Barbara Colella is a restaurateur and an avid traveler, but after months of feeling short of breath, she had a sudden episode that landed her in the hospital.

“In January, I got up and I took my dog to the end of my driveway, and I felt like a horse had kicked me in the chest,” Barbara told Ivanhoe.

Barbara’s coronary arteries were 99.9 percent blocked. Doctors would have performed bypass surgery, but Barbara was also positive for COVID. Instead, Barbara was hospitalized for several weeks, which she says was a blessing.

Barbara Colella shared, “I am so fortunate that the Food and Drug Administration approved this procedure while I was recovering in the hospital.”

It’s called intravascular lithotripsy and it works using soundwaves. First, doctors pass a catheter through an arm vein or leg artery to reach arteries clogged with hard plaque.

“It’s a balloon, inflate the balloon, and then you emit, uh, these waves, which are shattering the calcium, which is in the wall of the vessel into tiny, tiny, tiny, tiny pieces,” said Haroon Faraz, MD, an interventional cardiologist at Hackensack University Medical Center.

The ground-up calcium remains safely within the wall of the artery, and doctors are able to continue with a traditional procedure to restore blood flow.
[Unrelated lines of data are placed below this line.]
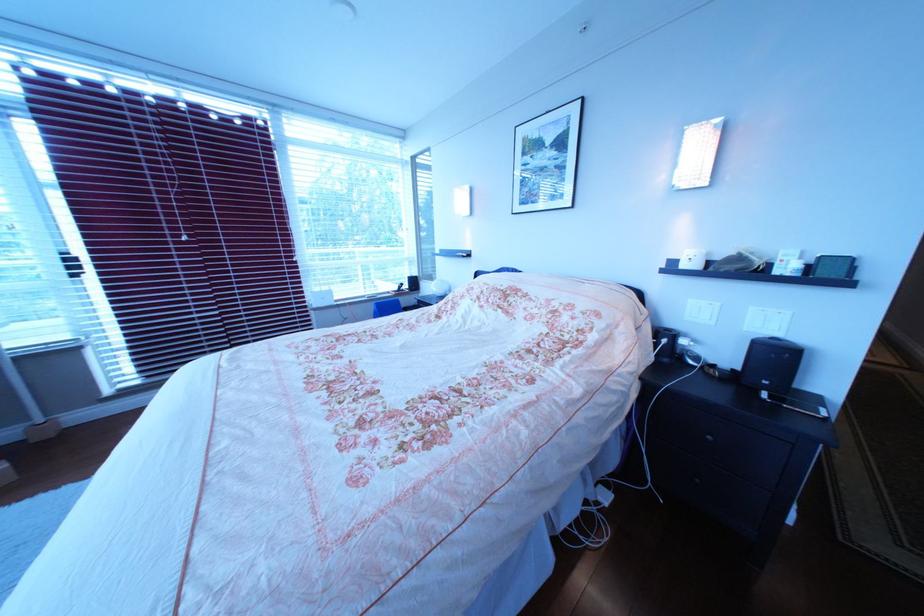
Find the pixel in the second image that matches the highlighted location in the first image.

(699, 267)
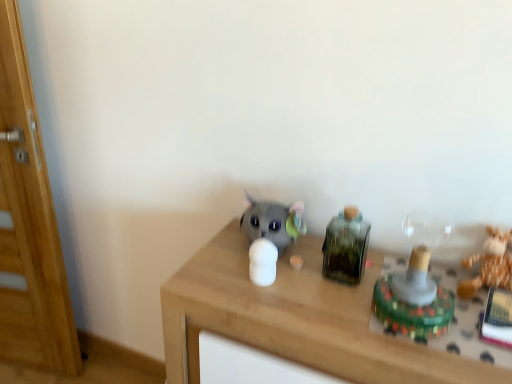
Question: From the image's perspective, relative to translucent plastic toy at right, the second toy positioned from the right, is brown plush toy at right, which is the fourth toy from left to right, above or below?

Choices:
 (A) above
 (B) below

Answer: (A)

Question: In the image, is brown plush toy at right, which is the fourth toy from left to right, positioned in front of or behind translucent plastic toy at right, the second toy positioned from the right?

Choices:
 (A) front
 (B) behind

Answer: (B)

Question: Which object is the farthest from the translucent plastic toy at right, the second toy positioned from the right?

Choices:
 (A) brown plush toy at right, which ranks as the 1th toy in right-to-left order
 (B) green glass bottle at center-right, arranged as the third toy when viewed from the right
 (C) wooden table at center
 (D) matte gray plush toy at center, arranged as the 4th toy when viewed from the right
 (E) wooden door at left

Answer: (E)

Question: Which is nearer to the translucent plastic toy at right, the third toy when ordered from left to right?

Choices:
 (A) wooden door at left
 (B) brown plush toy at right, which is the fourth toy from left to right
 (C) matte gray plush toy at center, arranged as the 4th toy when viewed from the right
 (D) green glass bottle at center-right, positioned as the second toy in left-to-right order
 (E) wooden table at center

Answer: (B)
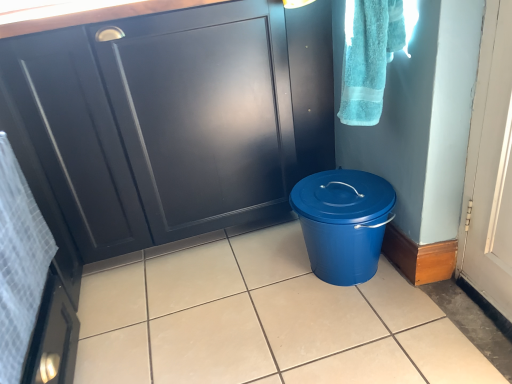
Locate an element on the screen. The width and height of the screenshot is (512, 384). free spot in front of blue plastic bucket at lower right is located at coordinates (370, 332).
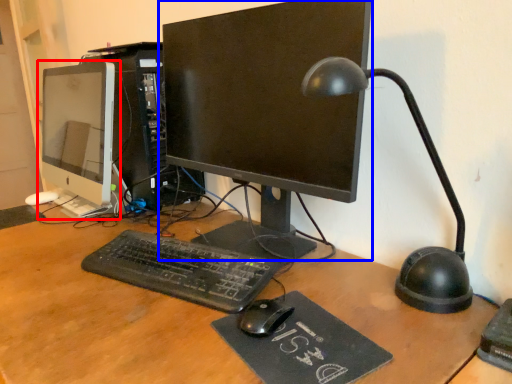
Question: Which point is further to the camera, computer monitor (highlighted by a red box) or computer monitor (highlighted by a blue box)?

Choices:
 (A) computer monitor
 (B) computer monitor

Answer: (A)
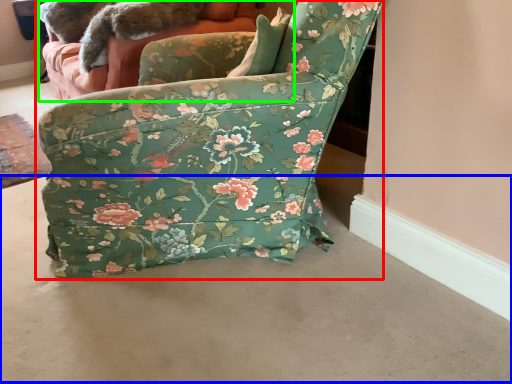
Question: Based on their relative distances, which object is farther from chair (highlighted by a red box)? Choose from concrete (highlighted by a blue box) and couch (highlighted by a green box).

Choices:
 (A) concrete
 (B) couch

Answer: (B)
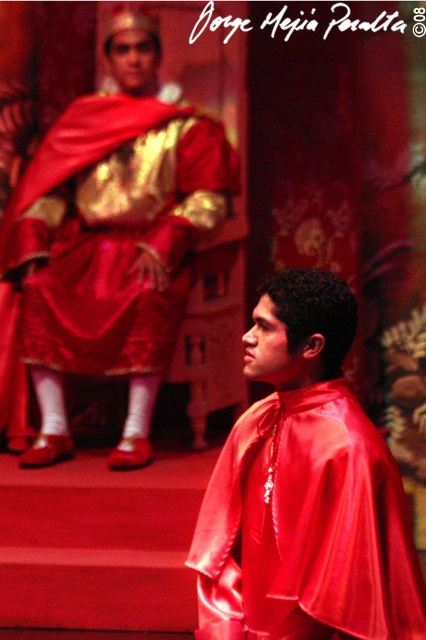
Who is positioned more to the left, satin gold robe at upper left or satin red cape at center?

From the viewer's perspective, satin gold robe at upper left appears more on the left side.

Does point (8, 218) come in front of point (324, 289)?

No, it is not.

Who is more distant from viewer, [62,124] or [265,627]?

Positioned behind is point [62,124].

At what (x,y) coordinates should I click in order to perform the action: click on satin gold robe at upper left. Please return your answer as a coordinate pair (x, y). Image resolution: width=426 pixels, height=640 pixels. Looking at the image, I should click on (112, 237).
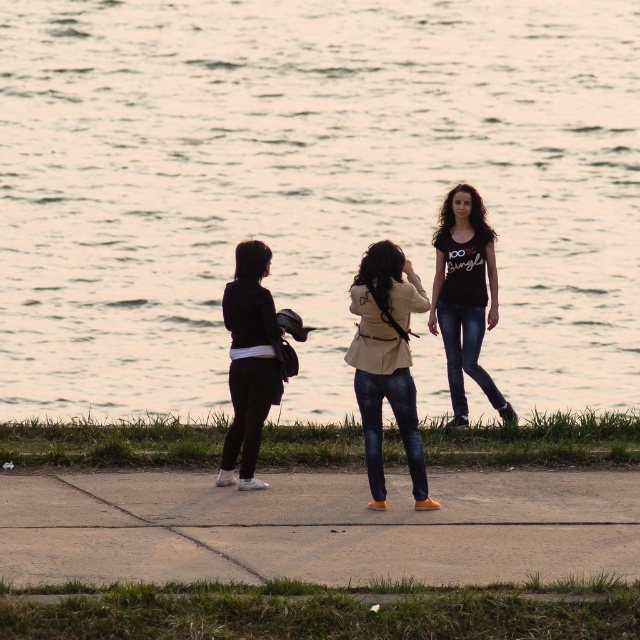
Question: Is green grass at lower center above dark blue denim jeans at center?

Choices:
 (A) yes
 (B) no

Answer: (B)

Question: Which object is farther from the camera taking this photo?

Choices:
 (A) black matte jacket at center
 (B) shiny silver water at center
 (C) concrete at center

Answer: (A)

Question: Which object is farther from the camera taking this photo?

Choices:
 (A) shiny silver water at center
 (B) jeans at center

Answer: (B)

Question: Can you confirm if green grass at lower center is wider than black matte jacket at center?

Choices:
 (A) no
 (B) yes

Answer: (B)

Question: Is concrete at center further to camera compared to jeans at center?

Choices:
 (A) no
 (B) yes

Answer: (A)

Question: Which is farther from the black matte jacket at center?

Choices:
 (A) black matte shirt at center
 (B) jeans at center
 (C) denim jacket at center
 (D) shiny silver water at center

Answer: (D)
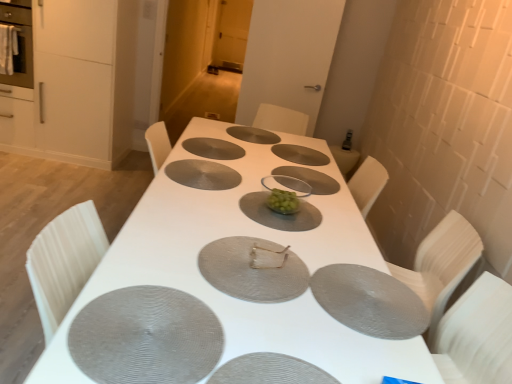
You are a GUI agent. You are given a task and a screenshot of the screen. Output one action in this format:
    pyautogui.click(x=<x>, y=<y>)
    Task: Click on the vacant space to the right of metallic silver napkin at center
    
    Given the screenshot: What is the action you would take?
    pyautogui.click(x=325, y=269)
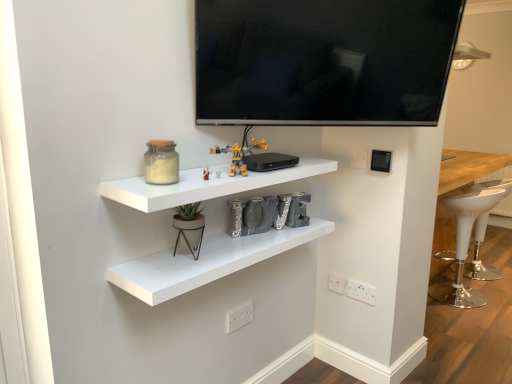
Identify the location of free location in front of translucent glass jar at upper left. This screenshot has height=384, width=512. (152, 181).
“The vessel becomes very compliant, and then it makes it easier for the treatment of the blockage with a stent and a balloon,” Dr. Faraz noted.

As her blood flow improved, Barbara began feeling better quickly.

“It was like, I was a new person,” Barbara exclaimed.

Back to work and back on the road.

The shockwave device was given breakthrough designation by the FDA in mid-February. Dr. Faraz says an earlier clinical trial for the device, The DISRUPT CAD-3 Trial, showed that the shockwave was safe and effective.